In the 'doing something different' vein, it seems to me that rather than racking up more debt we should just accept the short term sharp pain in order to recover faster.

 Real estate investor at 13:57:18
@jeanliu - if there is no manipulation, then slowing demand against a backdrop of increasing supply ultimately means low price. This is great for us, the consumer, not so much for the producers. Don't you want everything to get cheaper. TV's have been getting cheaper for years. I don't hear anyone complaining.

 Real estate investor at 13:52:54
Christopher Alexander - it depends on where the cash is coming from. If it is from central bank money printing, it will temporarily improve the economic outlook but ultimately it will make the next correction worst. See US for a great example of injection not working.

 marina.savchenko at 14:26:00
So many good questions! Thank you everybody. I guess many of them are difficult to answer, but we all are craving for answers.

 Moderator at 14:44:18
Thank you marina.savchenko!

 robertchisholmu... at 14:25:00
While I can see that my earlier questions might partly lie outside the scope of the topic, it is possible to have proper discussion about how the economy has been performing since 2008 / 2009 only if we at least attempt to address my initial set of questions. There are some very big and very serious questions involved there, and they merit serious answers.

 Moderator at 14:45:01
Hello robertchisholmukengineer: as indicated earlier, we will get back to you by email in the next few days. Thank you again for participating.

 logocentric at 14:11:00
Are you concerned that manufacturing hasn't reached 2007 levels? Or is it the case that it is gradually moving into higher value-added sectors, such as aerospace etc, CNC machinist jobs are becoming more available for youth. Is this a good sign. Or would you still suggest that youth stay away from manufacturing and stick to let's say the construction industry?

 Guy Gellatly at 14:50:51
Monthly manufacturing sales returned to their July 2008 level with the release of the July 2014 reference month, followed by offsetting movements in August and September. There is a great deal of interest in how the sector has adapted in both the pre- and post-recession period. There is research available on our site that has examined the changing dynamics of the Canadian economy.

 amartin4 at 14:13:00
Hello Ms. Bloskie and Mr. Gellatly, I've just finished reading your presentation. I found it very interested and it raises many questions. One of your conclusions is the growing gap between the economy and the labour market, represented in part by a decrease in the employability rate. Do you think this is due to deterioration of the labour market, or rather aging of the workforce? Thank you.

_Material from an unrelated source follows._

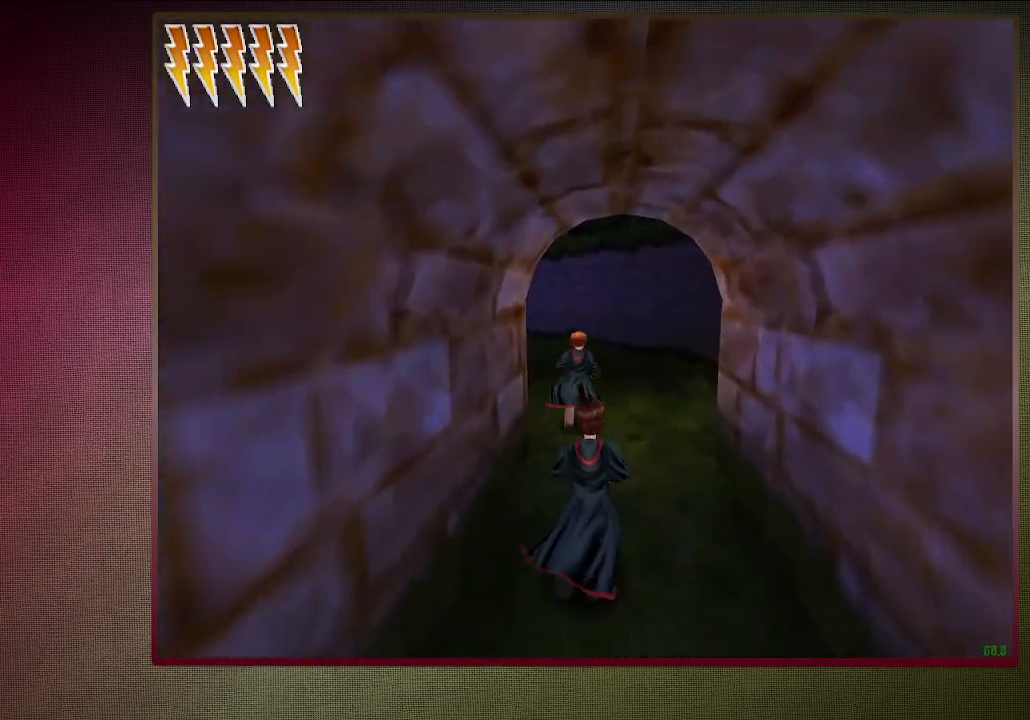
{"keys": ["shift", "space", "w"], "mouse": [], "events": []}
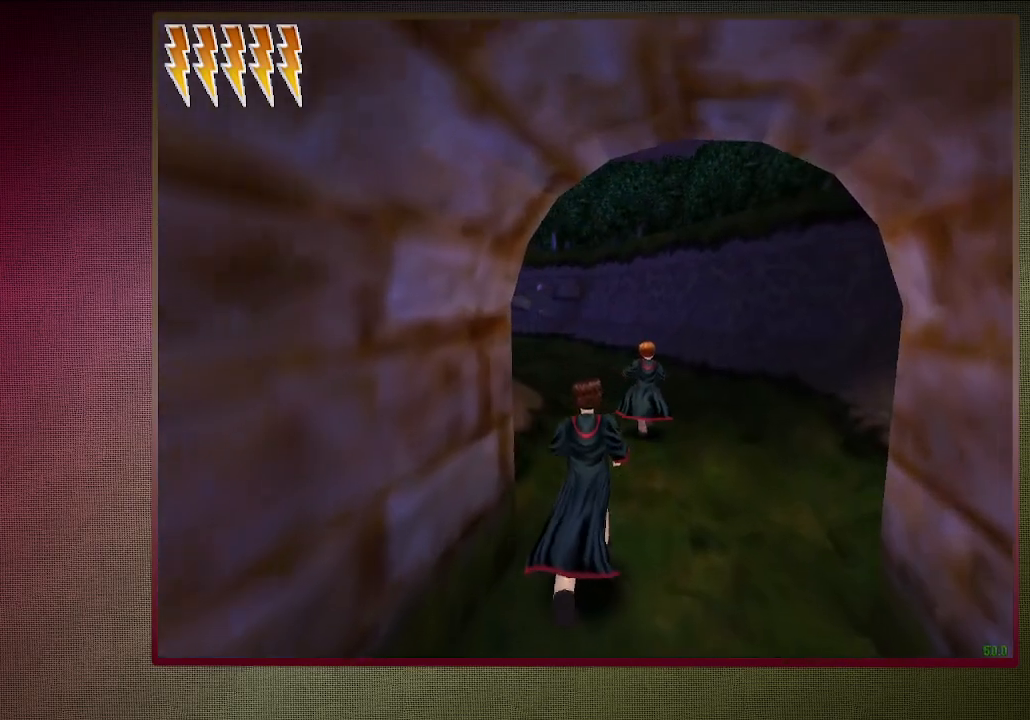
{"keys": ["shift", "space", "w"], "mouse": [], "events": []}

 Cyndi Bloskie at 14:57:53
Thank you very much for your interest. There was a decrease in the total employment rate after the recession. We see that the aging of the population is affecting the employment rate, as confirmed in the Labour Force Survey's Daily releases. The employment rate of persons 55 years and older is at a record high. For more labour force data, please consult the Labour force survey estimates (LFS), by sex and age group, seasonally adjusted and unadjusted.

 Moderator at 14:58:00
The chat session is now over. Thank you for your questions and comments! If our experts did not have a chance to respond to your question, we will follow up with you by email in the next few business days. The full transcript of this chat session will be made available on our website shortly. Have a great day!